Excerpted passage
==*==
Antonis Daglis (; 1974 – 2 August 1997) was a Greek serial killer who was convicted of the murders of three women and attempted murder of six others in Athens on 23 January 1997. Referred to as The Athens Ripper, he was sentenced to thirteen terms of life imprisonment, plus 25 years.

Crimes
Daglis, a truck driver, preyed upon Athens prostitutes between 1992 and 1995. He had been a repeat juvenile offender since the age of 14. He had a prior record for a 1988 charge of seducing a minor, and in 1989 he was arrested for attacking a group of men at the Zappeion in Athens with a knife.

Daglis was initially suspected for two murders after he was arrested for the rape and abduction of an English woman named Ann Hamson. After his arrest, Daglis confessed to the rape, strangulation and dismemberment of two women and the attempted murder of a further six, and having robbed all eight women. He later admitted to dismembering the bodies of two women, Eleni Panagiotopoulou, 29, and Athina Lazarou, 26, with a hacksaw and disposing of them around Athens. Daglis subsequently confessed to the previously unsolved murder of a prostitute whose dismembered body was found in a dumpster in 1992.
==*==
Data shown
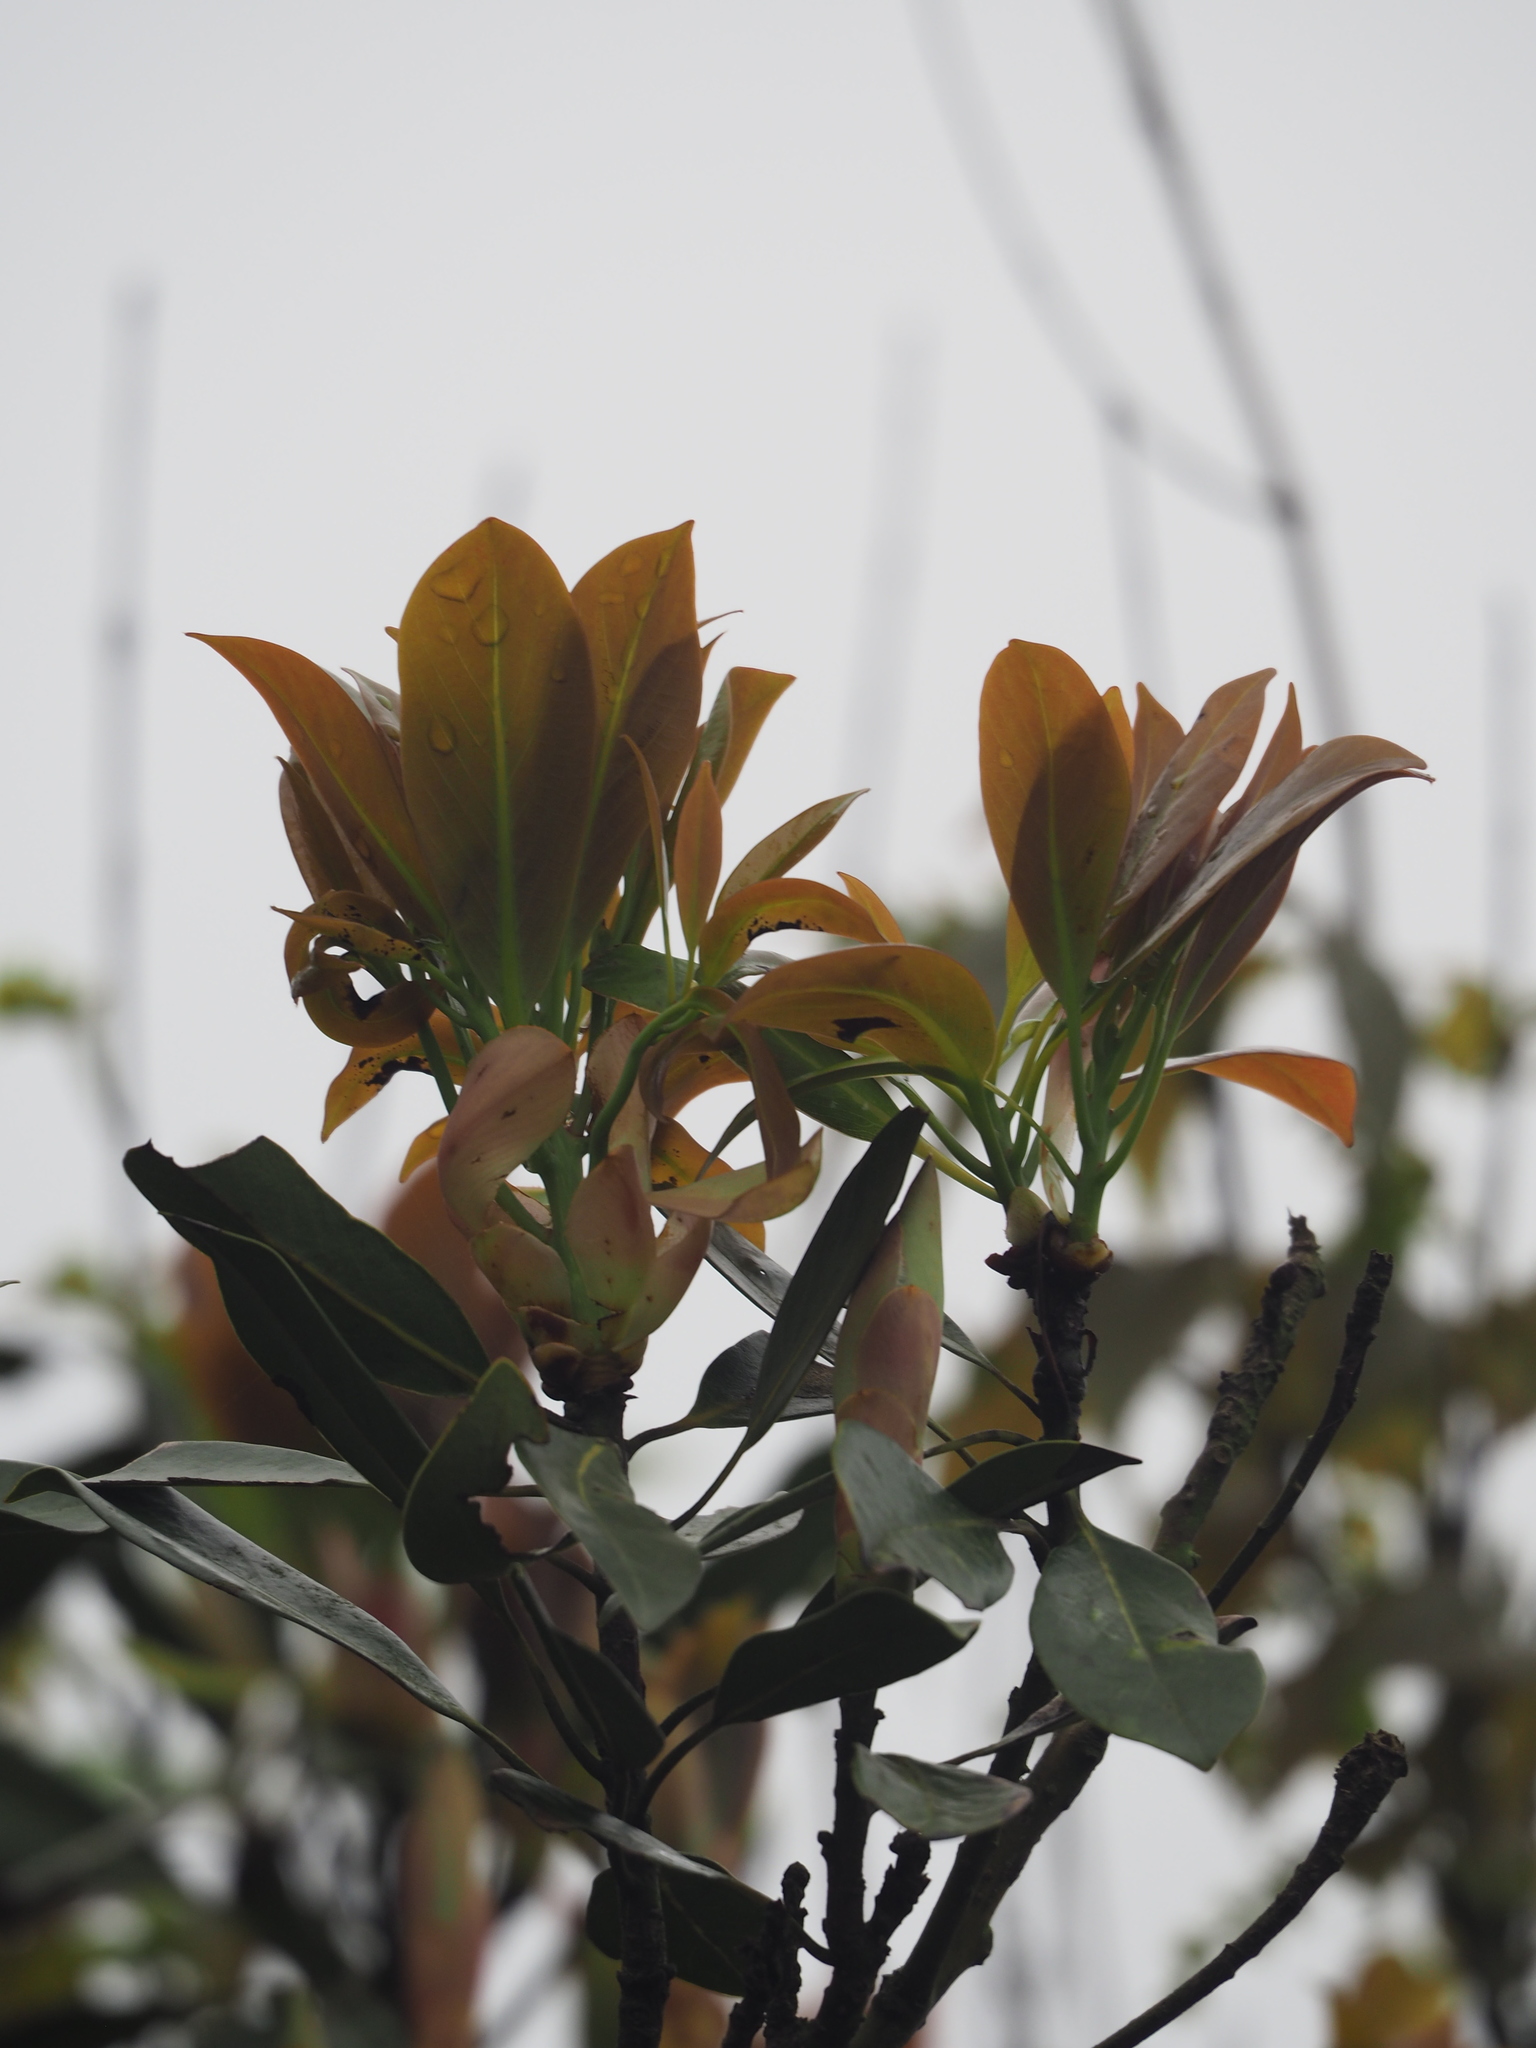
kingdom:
==*==
What the exercise asks
Answer these questions from the passage on Antonis Daglis:
(a) What was Daglis's job?
(b) What sentence did he receive?
(c) What tool did he use to dismember the bodies of Eleni Panagiotopoulou and Athina Lazarou?

Result
(a) He was a truck driver.
(b) Thirteen terms of life imprisonment, plus 25 years.
(c) A hacksaw.